Your task
Copy the entries word for word. Keep the pictures out.

=== Available data ===

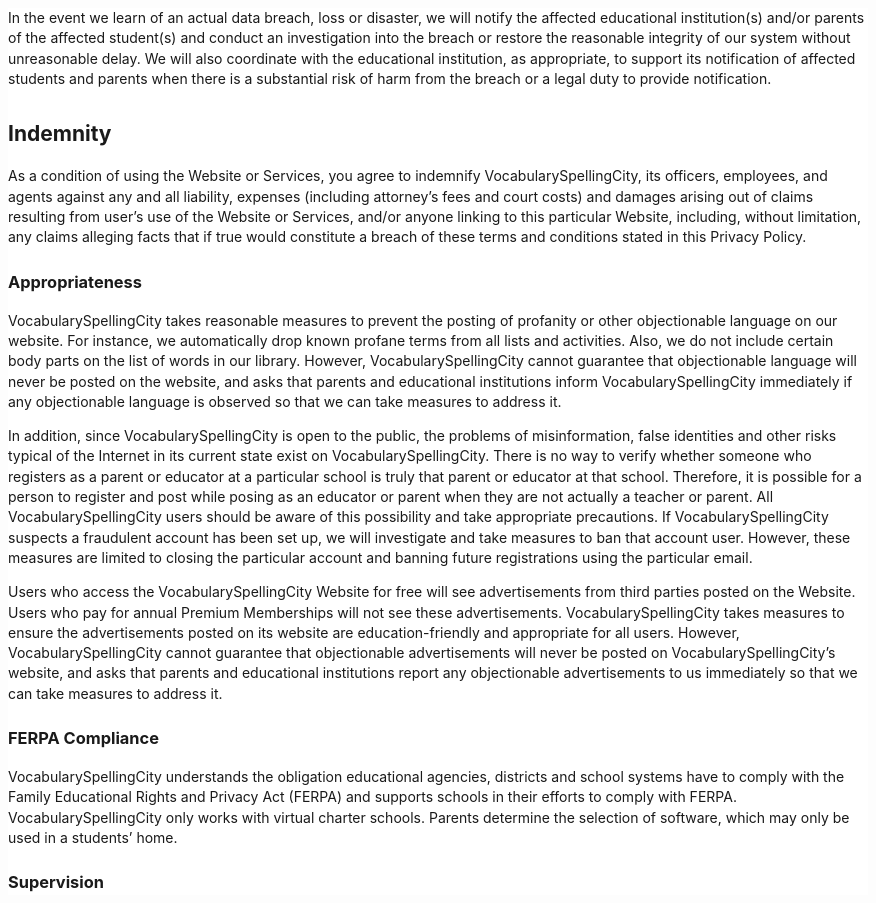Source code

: In the event we learn of an actual data breach, loss or disaster, we will notify the affected educational institution(s) and/or parents of the affected student(s) and conduct an investigation into the breach or restore the reasonable integrity of our system without unreasonable delay. We will also coordinate with the educational institution, as appropriate, to support its notification of affected students and parents when there is a substantial risk of harm from the breach or a legal duty to provide notification.

Indemnity
---------

As a condition of using the Website or Services, you agree to indemnify VocabularySpellingCity, its officers, employees, and agents against any and all liability, expenses (including attorney’s fees and court costs) and damages arising out of claims resulting from user’s use of the Website or Services, and/or anyone linking to this particular Website, including, without limitation, any claims alleging facts that if true would constitute a breach of these terms and conditions stated in this Privacy Policy.

### Appropriateness

VocabularySpellingCity takes reasonable measures to prevent the posting of profanity or other objectionable language on our website. For instance, we automatically drop known profane terms from all lists and activities. Also, we do not include certain body parts on the list of words in our library. However, VocabularySpellingCity cannot guarantee that objectionable language will never be posted on the website, and asks that parents and educational institutions inform VocabularySpellingCity immediately if any objectionable language is observed so that we can take measures to address it.

In addition, since VocabularySpellingCity is open to the public, the problems of misinformation, false identities and other risks typical of the Internet in its current state exist on VocabularySpellingCity. There is no way to verify whether someone who registers as a parent or educator at a particular school is truly that parent or educator at that school. Therefore, it is possible for a person to register and post while posing as an educator or parent when they are not actually a teacher or parent. All VocabularySpellingCity users should be aware of this possibility and take appropriate precautions. If VocabularySpellingCity suspects a fraudulent account has been set up, we will investigate and take measures to ban that account user. However, these measures are limited to closing the particular account and banning future registrations using the particular email.

Users who access the VocabularySpellingCity Website for free will see advertisements from third parties posted on the Website. Users who pay for annual Premium Memberships will not see these advertisements. VocabularySpellingCity takes measures to ensure the advertisements posted on its website are education-friendly and appropriate for all users. However, VocabularySpellingCity cannot guarantee that objectionable advertisements will never be posted on VocabularySpellingCity’s website, and asks that parents and educational institutions report any objectionable advertisements to us immediately so that we can take measures to address it.

### FERPA Compliance

VocabularySpellingCity understands the obligation educational agencies, districts and school systems have to comply with the Family Educational Rights and Privacy Act (FERPA) and supports schools in their efforts to comply with FERPA. VocabularySpellingCity only works with virtual charter schools. Parents determine the selection of software, which may only be used in a students’ home.

### Supervision
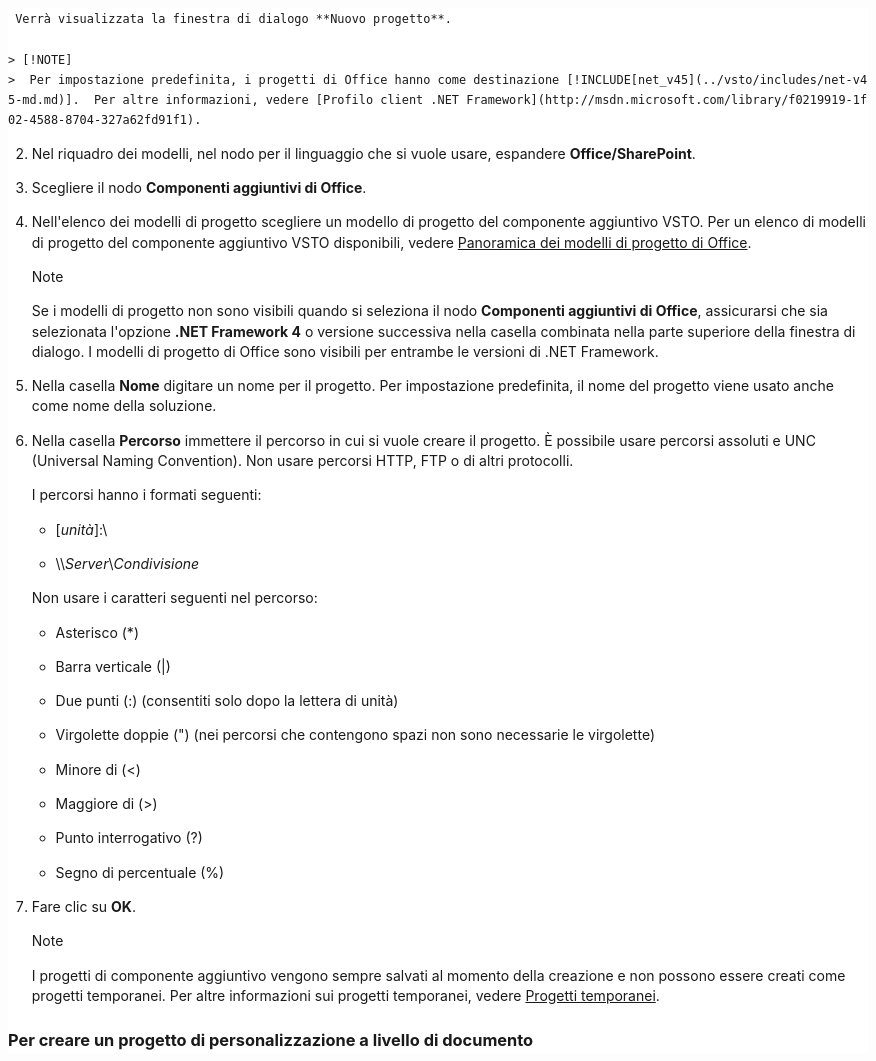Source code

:      Verrà visualizzata la finestra di dialogo **Nuovo progetto**.  
  
    > [!NOTE]  
    >  Per impostazione predefinita, i progetti di Office hanno come destinazione [!INCLUDE[net_v45](../vsto/includes/net-v45-md.md)].  Per altre informazioni, vedere [Profilo client .NET Framework](http://msdn.microsoft.com/library/f0219919-1f02-4588-8704-327a62fd91f1).  
  
2.  Nel riquadro dei modelli, nel nodo per il linguaggio che si vuole usare, espandere **Office\/SharePoint**.  
  
3.  Scegliere il nodo **Componenti aggiuntivi di Office**.  
  
4.  Nell'elenco dei modelli di progetto scegliere un modello di progetto del componente aggiuntivo VSTO.  Per un elenco di modelli di progetto del componente aggiuntivo VSTO disponibili, vedere [Panoramica dei modelli di progetto di Office](../vsto/office-project-templates-overview.md).  
  
    > [!NOTE]  
    >  Se i modelli di progetto non sono visibili quando si seleziona il nodo **Componenti aggiuntivi di Office**, assicurarsi che sia selezionata l'opzione **.NET Framework 4** o versione successiva nella casella combinata nella parte superiore della finestra di dialogo.  I modelli di progetto di Office sono visibili per entrambe le versioni di .NET Framework.  
  
5.  Nella casella **Nome** digitare un nome per il progetto.  Per impostazione predefinita, il nome del progetto viene usato anche come nome della soluzione.  
  
6.  Nella casella **Percorso** immettere il percorso in cui si vuole creare il progetto.  È possibile usare percorsi assoluti e UNC \(Universal Naming Convention\).  Non usare percorsi HTTP, FTP o di altri protocolli.  
  
     I percorsi hanno i formati seguenti:  
  
    -   \[*unità*\]:\\  
  
    -   \\\\*Server*\\*Condivisione*  
  
     Non usare i caratteri seguenti nel percorso:  
  
    -   Asterisco \(\*\)  
  
    -   Barra verticale \(|\)  
  
    -   Due punti \(:\) \(consentiti solo dopo la lettera di unità\)  
  
    -   Virgolette doppie \("\) \(nei percorsi che contengono spazi non sono necessarie le virgolette\)  
  
    -   Minore di \(\<\)  
  
    -   Maggiore di \(\>\)  
  
    -   Punto interrogativo \(?\)  
  
    -   Segno di percentuale \(%\)  
  
7.  Fare clic su **OK**.  
  
    > [!NOTE]  
    >  I progetti di componente aggiuntivo vengono sempre salvati al momento della creazione  e non possono essere creati come progetti temporanei.  Per altre informazioni sui progetti temporanei, vedere [Progetti temporanei](http://msdn.microsoft.com/it-it/9cf1944c-7045-44cc-8701-7b0eb4099f2b).  
  
### Per creare un progetto di personalizzazione a livello di documento  
  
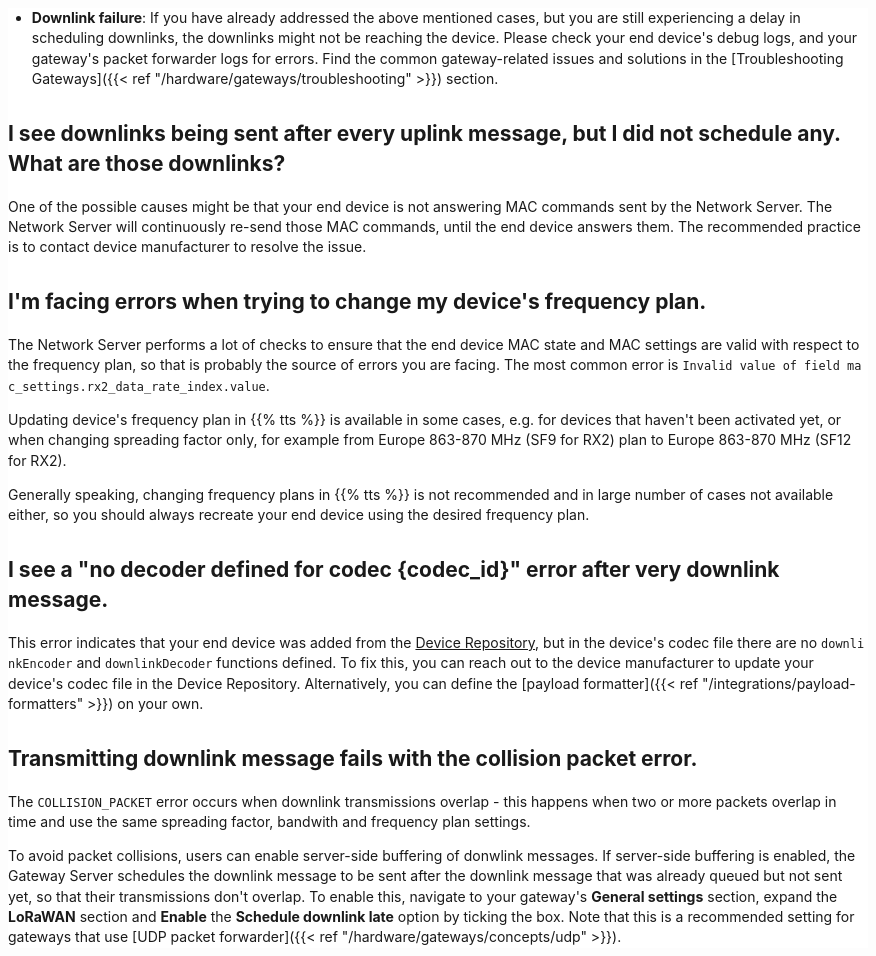 - **Downlink failure**: If you have already addressed the above mentioned cases, but you are still experiencing a delay in scheduling downlinks, the downlinks might not be reaching the device. Please check your end device's debug logs, and your gateway's packet forwarder logs for errors. Find the common gateway-related issues and solutions in the [Troubleshooting Gateways]({{< ref "/hardware/gateways/troubleshooting" >}}) section.

## I see downlinks being sent after every uplink message, but I did not schedule any. What are those downlinks?

One of the possible causes might be that your end device is not answering MAC commands sent by the Network Server. The Network Server will continuously re-send those MAC commands, until the end device answers them. The recommended practice is to contact device manufacturer to resolve the issue.

## I'm facing errors when trying to change my device's frequency plan.

The Network Server performs a lot of checks to ensure that the end device MAC state and MAC settings are valid with respect to the frequency plan, so that is probably the source of errors you are facing. The most common error is `Invalid value of field mac_settings.rx2_data_rate_index.value`.

Updating device's frequency plan in {{% tts %}} is available in some cases, e.g. for devices that haven't been activated yet, or when changing spreading factor only, for example from Europe 863-870 MHz (SF9 for RX2) plan to Europe 863-870 MHz (SF12 for RX2).

Generally speaking, changing frequency plans in {{% tts %}} is not recommended and in large number of cases not available either, so you should always recreate your end device using the desired frequency plan.

## I see a "no decoder defined for codec {codec_id}" error after very downlink message.

This error indicates that your end device was added from the [Device Repository](https://github.com/TheThingsNetwork/lorawan-devices), but in the device's codec file there are no `downlinkEncoder` and `downlinkDecoder` functions defined. To fix this, you can reach out to the device manufacturer to update your device's codec file in the Device Repository. Alternatively, you can define the [payload formatter]({{< ref "/integrations/payload-formatters" >}}) on your own.

## Transmitting downlink message fails with the collision packet error.

The `COLLISION_PACKET` error occurs when downlink transmissions overlap - this happens when two or more packets overlap in time and use the same spreading factor, bandwith and frequency plan settings.

To avoid packet collisions, users can enable server-side buffering of donwlink messages. If server-side buffering is enabled, the Gateway Server schedules the downlink message to be sent after the downlink message that was already queued but not sent yet, so that their transmissions don't overlap. To enable this, navigate to your gateway's **General settings** section, expand the **LoRaWAN** section and **Enable** the **Schedule downlink late** option by ticking the box. Note that this is a recommended setting for gateways that use [UDP packet forwarder]({{< ref "/hardware/gateways/concepts/udp" >}}).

===

Result of this task
Source code

: In the event we learn of an actual data breach, loss or disaster, we will notify the affected educational institution(s) and/or parents of the affected student(s) and conduct an investigation into the breach or restore the reasonable integrity of our system without unreasonable delay. We will also coordinate with the educational institution, as appropriate, to support its notification of affected students and parents when there is a substantial risk of harm from the breach or a legal duty to provide notification.

Indemnity
---------

As a condition of using the Website or Services, you agree to indemnify VocabularySpellingCity, its officers, employees, and agents against any and all liability, expenses (including attorney’s fees and court costs) and damages arising out of claims resulting from user’s use of the Website or Services, and/or anyone linking to this particular Website, including, without limitation, any claims alleging facts that if true would constitute a breach of these terms and conditions stated in this Privacy Policy.

### Appropriateness

VocabularySpellingCity takes reasonable measures to prevent the posting of profanity or other objectionable language on our website. For instance, we automatically drop known profane terms from all lists and activities. Also, we do not include certain body parts on the list of words in our library. However, VocabularySpellingCity cannot guarantee that objectionable language will never be posted on the website, and asks that parents and educational institutions inform VocabularySpellingCity immediately if any objectionable language is observed so that we can take measures to address it.

In addition, since VocabularySpellingCity is open to the public, the problems of misinformation, false identities and other risks typical of the Internet in its current state exist on VocabularySpellingCity. There is no way to verify whether someone who registers as a parent or educator at a particular school is truly that parent or educator at that school. Therefore, it is possible for a person to register and post while posing as an educator or parent when they are not actually a teacher or parent. All VocabularySpellingCity users should be aware of this possibility and take appropriate precautions. If VocabularySpellingCity suspects a fraudulent account has been set up, we will investigate and take measures to ban that account user. However, these measures are limited to closing the particular account and banning future registrations using the particular email.

Users who access the VocabularySpellingCity Website for free will see advertisements from third parties posted on the Website. Users who pay for annual Premium Memberships will not see these advertisements. VocabularySpellingCity takes measures to ensure the advertisements posted on its website are education-friendly and appropriate for all users. However, VocabularySpellingCity cannot guarantee that objectionable advertisements will never be posted on VocabularySpellingCity’s website, and asks that parents and educational institutions report any objectionable advertisements to us immediately so that we can take measures to address it.

### FERPA Compliance

VocabularySpellingCity understands the obligation educational agencies, districts and school systems have to comply with the Family Educational Rights and Privacy Act (FERPA) and supports schools in their efforts to comply with FERPA. VocabularySpellingCity only works with virtual charter schools. Parents determine the selection of software, which may only be used in a students’ home.

### Supervision
Source code

:      Verrà visualizzata la finestra di dialogo **Nuovo progetto**.  
  
    > [!NOTE]  
    >  Per impostazione predefinita, i progetti di Office hanno come destinazione [!INCLUDE[net_v45](../vsto/includes/net-v45-md.md)].  Per altre informazioni, vedere [Profilo client .NET Framework](http://msdn.microsoft.com/library/f0219919-1f02-4588-8704-327a62fd91f1).  
  
2.  Nel riquadro dei modelli, nel nodo per il linguaggio che si vuole usare, espandere **Office\/SharePoint**.  
  
3.  Scegliere il nodo **Componenti aggiuntivi di Office**.  
  
4.  Nell'elenco dei modelli di progetto scegliere un modello di progetto del componente aggiuntivo VSTO.  Per un elenco di modelli di progetto del componente aggiuntivo VSTO disponibili, vedere [Panoramica dei modelli di progetto di Office](../vsto/office-project-templates-overview.md).  
  
    > [!NOTE]  
    >  Se i modelli di progetto non sono visibili quando si seleziona il nodo **Componenti aggiuntivi di Office**, assicurarsi che sia selezionata l'opzione **.NET Framework 4** o versione successiva nella casella combinata nella parte superiore della finestra di dialogo.  I modelli di progetto di Office sono visibili per entrambe le versioni di .NET Framework.  
  
5.  Nella casella **Nome** digitare un nome per il progetto.  Per impostazione predefinita, il nome del progetto viene usato anche come nome della soluzione.  
  
6.  Nella casella **Percorso** immettere il percorso in cui si vuole creare il progetto.  È possibile usare percorsi assoluti e UNC \(Universal Naming Convention\).  Non usare percorsi HTTP, FTP o di altri protocolli.  
  
     I percorsi hanno i formati seguenti:  
  
    -   \[*unità*\]:\\  
  
    -   \\\\*Server*\\*Condivisione*  
  
     Non usare i caratteri seguenti nel percorso:  
  
    -   Asterisco \(\*\)  
  
    -   Barra verticale \(|\)  
  
    -   Due punti \(:\) \(consentiti solo dopo la lettera di unità\)  
  
    -   Virgolette doppie \("\) \(nei percorsi che contengono spazi non sono necessarie le virgolette\)  
  
    -   Minore di \(\<\)  
  
    -   Maggiore di \(\>\)  
  
    -   Punto interrogativo \(?\)  
  
    -   Segno di percentuale \(%\)  
  
7.  Fare clic su **OK**.  
  
    > [!NOTE]  
    >  I progetti di componente aggiuntivo vengono sempre salvati al momento della creazione  e non possono essere creati come progetti temporanei.  Per altre informazioni sui progetti temporanei, vedere [Progetti temporanei](http://msdn.microsoft.com/it-it/9cf1944c-7045-44cc-8701-7b0eb4099f2b).  
  
### Per creare un progetto di personalizzazione a livello di documento  
  
 - **Downlink failure**: If you have already addressed the above mentioned cases, but you are still experiencing a delay in scheduling downlinks, the downlinks might not be reaching the device. Please check your end device's debug logs, and your gateway's packet forwarder logs for errors. Find the common gateway-related issues and solutions in the [Troubleshooting Gateways]({{< ref "/hardware/gateways/troubleshooting" >}}) section.

## I see downlinks being sent after every uplink message, but I did not schedule any. What are those downlinks?

One of the possible causes might be that your end device is not answering MAC commands sent by the Network Server. The Network Server will continuously re-send those MAC commands, until the end device answers them. The recommended practice is to contact device manufacturer to resolve the issue.

## I'm facing errors when trying to change my device's frequency plan.

The Network Server performs a lot of checks to ensure that the end device MAC state and MAC settings are valid with respect to the frequency plan, so that is probably the source of errors you are facing. The most common error is `Invalid value of field mac_settings.rx2_data_rate_index.value`.

Updating device's frequency plan in {{% tts %}} is available in some cases, e.g. for devices that haven't been activated yet, or when changing spreading factor only, for example from Europe 863-870 MHz (SF9 for RX2) plan to Europe 863-870 MHz (SF12 for RX2).

Generally speaking, changing frequency plans in {{% tts %}} is not recommended and in large number of cases not available either, so you should always recreate your end device using the desired frequency plan.

## I see a "no decoder defined for codec {codec_id}" error after very downlink message.

This error indicates that your end device was added from the [Device Repository](https://github.com/TheThingsNetwork/lorawan-devices), but in the device's codec file there are no `downlinkEncoder` and `downlinkDecoder` functions defined. To fix this, you can reach out to the device manufacturer to update your device's codec file in the Device Repository. Alternatively, you can define the [payload formatter]({{< ref "/integrations/payload-formatters" >}}) on your own.

## Transmitting downlink message fails with the collision packet error.

The `COLLISION_PACKET` error occurs when downlink transmissions overlap - this happens when two or more packets overlap in time and use the same spreading factor, bandwith and frequency plan settings.

To avoid packet collisions, users can enable server-side buffering of donwlink messages. If server-side buffering is enabled, the Gateway Server schedules the downlink message to be sent after the downlink message that was already queued but not sent yet, so that their transmissions don't overlap. To enable this, navigate to your gateway's **General settings** section, expand the **LoRaWAN** section and **Enable** the **Schedule downlink late** option by ticking the box. Note that this is a recommended setting for gateways that use [UDP packet forwarder]({{< ref "/hardware/gateways/concepts/udp" >}}).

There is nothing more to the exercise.